BTS – Ikar Legnica 2:3

siatkarz-bts-ikar
fot. istotne.pl Bolesławieccy siatkarze ulegli na własnym parkiecie ekipie z Legnicy. O zwycięstwie legniczan zadecydowały niuanse.
istotne.pl 0 mecz, bts bolesławiec, zsoiz bolesławiec

Reklama

W pierwszym spotkaniu rundy rewanżowej zawodnicy Bolesławieckiego Towarzystwa Siatkarskiego zmierzyli się na własnym parkiecie z Ikarem Legnica. Po bardzo zaciętym meczu bolesławianie minimalnie ulegli rywalom 2:3 (23:25, 25:21, 25:15, 23:25, 14:16). Trenerem naszej drużyny jest Krzysztof Mosiądz.

Aktualizacja

Pierwszy set był bardzo wyrównany. Obie drużyny walczyły punkt za punkt. Żadnej nie udało się wypracować większej przewagi i o rozstrzygnięciu w tej partii zadecydowała końcówka. Ostatecznie bolesławianie przegrali inauguracyjnego seta do 23. W kolejnej partii zrewanżowali się jednak legniczanom i pewnie wygrali do 21.

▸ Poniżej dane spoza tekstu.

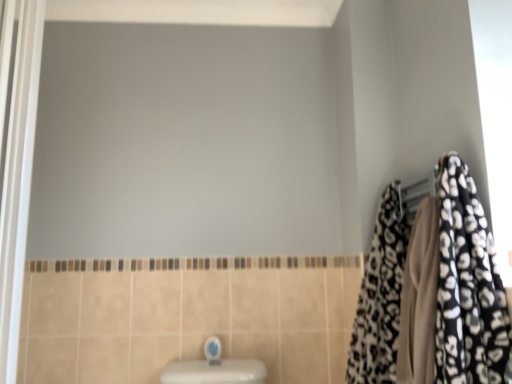
Question: Can you confirm if leopard print fabric at right is wider than blue glossy faucet at lower center?

Choices:
 (A) no
 (B) yes

Answer: (B)

Question: Can you confirm if leopard print fabric at right is positioned to the left of blue glossy faucet at lower center?

Choices:
 (A) no
 (B) yes

Answer: (A)

Question: From the image's perspective, is leopard print fabric at right beneath blue glossy faucet at lower center?

Choices:
 (A) yes
 (B) no

Answer: (B)

Question: From a real-world perspective, is leopard print fabric at right below blue glossy faucet at lower center?

Choices:
 (A) no
 (B) yes

Answer: (A)

Question: Does leopard print fabric at right have a greater height compared to blue glossy faucet at lower center?

Choices:
 (A) yes
 (B) no

Answer: (A)

Question: Is there a large distance between leopard print fabric at right and blue glossy faucet at lower center?

Choices:
 (A) no
 (B) yes

Answer: (A)

Question: Is leopard print fabric at right thinner than white glossy screen door at left?

Choices:
 (A) yes
 (B) no

Answer: (B)

Question: Considering the relative sizes of leopard print fabric at right and white glossy screen door at left in the image provided, is leopard print fabric at right bigger than white glossy screen door at left?

Choices:
 (A) no
 (B) yes

Answer: (B)

Question: Can you confirm if leopard print fabric at right is positioned to the left of white glossy screen door at left?

Choices:
 (A) yes
 (B) no

Answer: (B)

Question: Does leopard print fabric at right come behind white glossy screen door at left?

Choices:
 (A) yes
 (B) no

Answer: (B)

Question: Considering the relative sizes of leopard print fabric at right and white glossy screen door at left in the image provided, is leopard print fabric at right shorter than white glossy screen door at left?

Choices:
 (A) no
 (B) yes

Answer: (B)

Question: Are leopard print fabric at right and white glossy screen door at left beside each other?

Choices:
 (A) yes
 (B) no

Answer: (B)

Question: Considering the relative sizes of leopard print towel at right and white glossy screen door at left in the image provided, is leopard print towel at right taller than white glossy screen door at left?

Choices:
 (A) yes
 (B) no

Answer: (B)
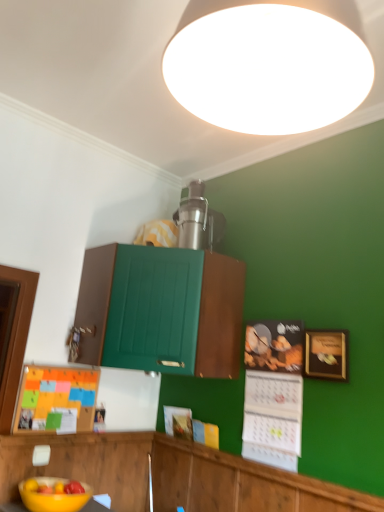
Identify the location of yellow matte bowl at lower left. This screenshot has height=512, width=384. (52, 496).

Find the location of `white matte ceiling light at upper center`. white matte ceiling light at upper center is located at coordinates (269, 63).

The image size is (384, 512). What do you see at coordinates (97, 505) in the screenshot?
I see `yellow matte bowl at lower left` at bounding box center [97, 505].

Describe the element at coordinates (56, 398) in the screenshot. I see `burlap bulletin board at lower left, the 2th bulletin board positioned from the right` at that location.

Measure the distance between wooden cabinet at lower center, the 1th cabinetry ordered from the bottom, and camera.

They are 4.79 feet apart.

You are a GUI agent. You are given a task and a screenshot of the screen. Output one action in this format:
    pyautogui.click(x=<x>, y=<y>)
    Task: Click on the yellow matte bowl at lower left
    
    Given the screenshot: What is the action you would take?
    pyautogui.click(x=52, y=496)

From a real-world perspective, who is located higher, green matte cabinet at center, placed as the 2th cabinetry when sorted from bottom to top, or white matte ceiling light at upper center?

white matte ceiling light at upper center, from a real-world perspective.

Between green matte cabinet at center, arranged as the 1th cabinetry when viewed from the top, and white matte ceiling light at upper center, which one has larger width?

Wider between the two is green matte cabinet at center, arranged as the 1th cabinetry when viewed from the top.

Based on the photo, is green matte cabinet at center, arranged as the 1th cabinetry when viewed from the top, far away from white matte ceiling light at upper center?

Absolutely, green matte cabinet at center, arranged as the 1th cabinetry when viewed from the top, is distant from white matte ceiling light at upper center.

Considering the points (86, 264) and (308, 120), which point is behind, point (86, 264) or point (308, 120)?

The point (86, 264) is farther.

Is gold-framed picture at right looking in the opposite direction of yellow matte bowl at lower left?

gold-framed picture at right does not have its back to yellow matte bowl at lower left.

From the image's perspective, relative to yellow matte bowl at lower left, is gold-framed picture at right above or below?

gold-framed picture at right is situated higher than yellow matte bowl at lower left in the image.

Does gold-framed picture at right have a larger size compared to yellow matte bowl at lower left?

Incorrect, gold-framed picture at right is not larger than yellow matte bowl at lower left.

Based on the photo, what's the angular difference between gold-framed picture at right and yellow matte bowl at lower left's facing directions?

The angular difference between gold-framed picture at right and yellow matte bowl at lower left is 87.9 degrees.

Is burlap bulletin board at lower left, acting as the 1th bulletin board starting from the left, taller than wooden cabinet at lower center, the 1th cabinetry ordered from the bottom?

Incorrect, the height of burlap bulletin board at lower left, acting as the 1th bulletin board starting from the left, is not larger of that of wooden cabinet at lower center, the 1th cabinetry ordered from the bottom.

Based on the photo, between burlap bulletin board at lower left, acting as the 1th bulletin board starting from the left, and wooden cabinet at lower center, the 1th cabinetry ordered from the bottom, which one has larger width?

Wider between the two is wooden cabinet at lower center, the 1th cabinetry ordered from the bottom.

From a real-world perspective, relative to wooden cabinet at lower center, placed as the 2th cabinetry when sorted from top to bottom, is burlap bulletin board at lower left, the 2th bulletin board positioned from the right, vertically above or below?

burlap bulletin board at lower left, the 2th bulletin board positioned from the right, is above wooden cabinet at lower center, placed as the 2th cabinetry when sorted from top to bottom.

Does point (80, 412) appear closer or farther from the camera than point (173, 444)?

Point (80, 412) is positioned closer to the camera compared to point (173, 444).

Considering the relative sizes of green matte cabinet at center, arranged as the 1th cabinetry when viewed from the top, and matte black calendar at lower right, the second bulletin board viewed from the left, in the image provided, is green matte cabinet at center, arranged as the 1th cabinetry when viewed from the top, bigger than matte black calendar at lower right, the second bulletin board viewed from the left,?

Yes.

In the scene shown: From the image's perspective, is green matte cabinet at center, placed as the 2th cabinetry when sorted from bottom to top, over matte black calendar at lower right, the second bulletin board viewed from the left?

Correct, green matte cabinet at center, placed as the 2th cabinetry when sorted from bottom to top, appears higher than matte black calendar at lower right, the second bulletin board viewed from the left, in the image.

Is green matte cabinet at center, placed as the 2th cabinetry when sorted from bottom to top, oriented away from matte black calendar at lower right, the second bulletin board viewed from the left?

No, green matte cabinet at center, placed as the 2th cabinetry when sorted from bottom to top, is not facing away from matte black calendar at lower right, the second bulletin board viewed from the left.

Considering the relative sizes of green matte cabinet at center, placed as the 2th cabinetry when sorted from bottom to top, and matte black calendar at lower right, acting as the 1th bulletin board starting from the right, in the image provided, is green matte cabinet at center, placed as the 2th cabinetry when sorted from bottom to top, thinner than matte black calendar at lower right, acting as the 1th bulletin board starting from the right,?

No, green matte cabinet at center, placed as the 2th cabinetry when sorted from bottom to top, is not thinner than matte black calendar at lower right, acting as the 1th bulletin board starting from the right.

From a real-world perspective, between gold-framed picture at right and yellow matte bowl at lower left, who is vertically lower?

yellow matte bowl at lower left.

From the picture: Considering the relative sizes of gold-framed picture at right and yellow matte bowl at lower left in the image provided, is gold-framed picture at right taller than yellow matte bowl at lower left?

Yes, gold-framed picture at right is taller than yellow matte bowl at lower left.

Measure the distance between gold-framed picture at right and yellow matte bowl at lower left.

gold-framed picture at right and yellow matte bowl at lower left are 3.83 feet apart.

How different are the orientations of gold-framed picture at right and yellow matte bowl at lower left in degrees?

They differ by 88.8 degrees in their facing directions.

Which object is closer to the camera, yellow matte bowl at lower left or white matte ceiling light at upper center?

white matte ceiling light at upper center.

How many degrees apart are the facing directions of yellow matte bowl at lower left and white matte ceiling light at upper center?

There is a 177-degree angle between the facing directions of yellow matte bowl at lower left and white matte ceiling light at upper center.

Is yellow matte bowl at lower left wider or thinner than white matte ceiling light at upper center?

yellow matte bowl at lower left is wider than white matte ceiling light at upper center.

Is yellow matte bowl at lower left aimed at white matte ceiling light at upper center?

No, yellow matte bowl at lower left is not aimed at white matte ceiling light at upper center.

Consider the image. Considering the positions of objects burlap bulletin board at lower left, the 2th bulletin board positioned from the right, and gold-framed picture at right in the image provided, who is more to the right, burlap bulletin board at lower left, the 2th bulletin board positioned from the right, or gold-framed picture at right?

gold-framed picture at right is more to the right.

Can you see burlap bulletin board at lower left, the 2th bulletin board positioned from the right, touching gold-framed picture at right?

No, burlap bulletin board at lower left, the 2th bulletin board positioned from the right, is not next to gold-framed picture at right.

From the image's perspective, which one is positioned lower, burlap bulletin board at lower left, the 2th bulletin board positioned from the right, or gold-framed picture at right?

burlap bulletin board at lower left, the 2th bulletin board positioned from the right.

Looking at this image, between burlap bulletin board at lower left, the 2th bulletin board positioned from the right, and gold-framed picture at right, which one has larger width?

gold-framed picture at right is wider.

At what (x,y) coordinates should I click in order to perform the action: click on lamp above the green matte cabinet at center, placed as the 2th cabinetry when sorted from bottom to top (from a real-world perspective). Please return your answer as a coordinate pair (x, y). Looking at the image, I should click on (269, 63).

This screenshot has height=512, width=384. I want to click on table on the left of gold-framed picture at right, so click(x=97, y=505).

Based on their spatial positions, is burlap bulletin board at lower left, acting as the 1th bulletin board starting from the left, or green matte cabinet at center, arranged as the 1th cabinetry when viewed from the top, closer to white matte ceiling light at upper center?

Among the two, green matte cabinet at center, arranged as the 1th cabinetry when viewed from the top, is located nearer to white matte ceiling light at upper center.

Looking at the image, which one is located further to matte black calendar at lower right, the second bulletin board viewed from the left, yellow matte bowl at lower left or white matte ceiling light at upper center?

white matte ceiling light at upper center.

Which object lies nearer to the anchor point matte black calendar at lower right, the second bulletin board viewed from the left, green matte cabinet at center, placed as the 2th cabinetry when sorted from bottom to top, or wooden cabinet at lower center, placed as the 2th cabinetry when sorted from top to bottom?

wooden cabinet at lower center, placed as the 2th cabinetry when sorted from top to bottom, lies closer to matte black calendar at lower right, the second bulletin board viewed from the left, than the other object.

From the image, which object appears to be farther from gold-framed picture at right, white matte ceiling light at upper center or burlap bulletin board at lower left, acting as the 1th bulletin board starting from the left?

white matte ceiling light at upper center is further to gold-framed picture at right.

Based on their spatial positions, is yellow matte bowl at lower left or matte black calendar at lower right, acting as the 1th bulletin board starting from the right, further from burlap bulletin board at lower left, the 2th bulletin board positioned from the right?

matte black calendar at lower right, acting as the 1th bulletin board starting from the right, lies further to burlap bulletin board at lower left, the 2th bulletin board positioned from the right, than the other object.

Which object lies further to the anchor point yellow matte bowl at lower left, matte black calendar at lower right, acting as the 1th bulletin board starting from the right, or gold-framed picture at right?

gold-framed picture at right lies further to yellow matte bowl at lower left than the other object.

When comparing their distances from wooden cabinet at lower center, the 1th cabinetry ordered from the bottom, does white matte ceiling light at upper center or matte black calendar at lower right, acting as the 1th bulletin board starting from the right, seem closer?

matte black calendar at lower right, acting as the 1th bulletin board starting from the right, lies closer to wooden cabinet at lower center, the 1th cabinetry ordered from the bottom, than the other object.

Estimate the real-world distances between objects in this image. Which object is further from white matte ceiling light at upper center, burlap bulletin board at lower left, the 2th bulletin board positioned from the right, or yellow matte bowl at lower left?

yellow matte bowl at lower left is further to white matte ceiling light at upper center.

Where is `bowl that lies between green matte cabinet at center, placed as the 2th cabinetry when sorted from bottom to top, and wooden cabinet at lower center, placed as the 2th cabinetry when sorted from top to bottom, from top to bottom`? The image size is (384, 512). bowl that lies between green matte cabinet at center, placed as the 2th cabinetry when sorted from bottom to top, and wooden cabinet at lower center, placed as the 2th cabinetry when sorted from top to bottom, from top to bottom is located at coordinates (52, 496).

W trzecim secie Bolesławieckie Towarzystwo Siatkarskie zdeklasowało rywali. Nasz team uzyskał dużą punktową przewagę, której nie oddał już do końca tej partii. Wygraliśmy do 15.

Po tym wysoko wygranym secie wydawało się, że następny będzie jedynie formalnością. Tymczasem ekipa z Legnicy doprowadziła do wyrównania i do tie-breaku, o wyniku którego zadecydowały głównie błędy własne naszej ekipy. Bolesławianom nie pomogło wysokie prowadzenie na początku tej partii (5:1). Liczba błędów, wynikających m.in. ze zmęczenia, przesądziła o tym, że goście minimalnie wygrali tę partię 16:14 i cały mecz 3:2.

Nie znaczy to jednak, że legniczanie byli lepsi. Jak powiedział nam prezes BTS Jacek Łuczkowski, o ich wygranej zadecydowały niuanse. Na naszym forum Fraglesowa napisała: „Dla mnie i tak jesteście wygranymi, dziękuję za tą walkę i poświęcenie! Świetnie się Was oglądało”.

Komentarz Krzysztofa Mosiądza:

Trudno podać konkretną przyczynę przegranej w czwartym secie. Po łatwej wygranej w trzeciej partii możliwe jest, że zbyt wcześnie zespół uwierzył w sukces i w to, że w kolejnej partii nie będzie problemu. Od początku obawiałem się tego seta. Czasem tak bywa, że po łatwej wygranej nadchodzi moment rozluźnienia. Zaczęliśmy popełniać więcej błędów i nie kończyliśmy piłek w pierwszej akcji. Zwłaszcza w decydujących momentach – w końcówce seta. Przeciwnik, który nie miał w tym momencie nic do stracenia, stawił silny opór, wykorzystał okazję i wygrał.

Zabrakło szczęścia oraz skuteczności, zwłaszcza w końcówkach setów. W niektórych momentach nie mogliśmy utrzymać kilkupunktowej przewagi, którą z trudem wypracowaliśmy. Najbardziej szkoda piątego seta, którego dobrze rozpoczęliśmy i zapowiadał się dla nas bardzo dobrze. W momentach kiedy byliśmy na fali, dwukrotnie niepotrzebnie przerywano spotkanie, co moim zdaniem miało olbrzymi wpływ na jego wynik. W ten sposób przeciwnicy otrzymali dwa darmowe czasy i chwycili wiatr w żagle.

Sam wynik nie cieszy, ale wywalczyliśmy jeden punkt. I pomimo drugiej przegranej z Legnicą pokazaliśmy inną grę niż w pierwszym spotkaniu. Była walka i chęć do gry. Cieszy mnie fakt, że gra zespołu z meczu na mecz wygląda co raz lepiej. To dobry prognostyk na przyszłość. Oba zespoły zapewniły dwugodzinne siatkarskie widowisko stojące na wysokim poziomie, które mogło cieszyć licznie zebraną publiczność.

fot. GA
fot. gerard

Mecz uświetnił występ Michała Jurasika, tancerza breakdance z Bolesławca. W kolejnym spotkaniu nasi siatkarze zmierzą się na wyjeździe z ekipą ze Żmigrodu. Mecz odbędzie się 14 grudnia.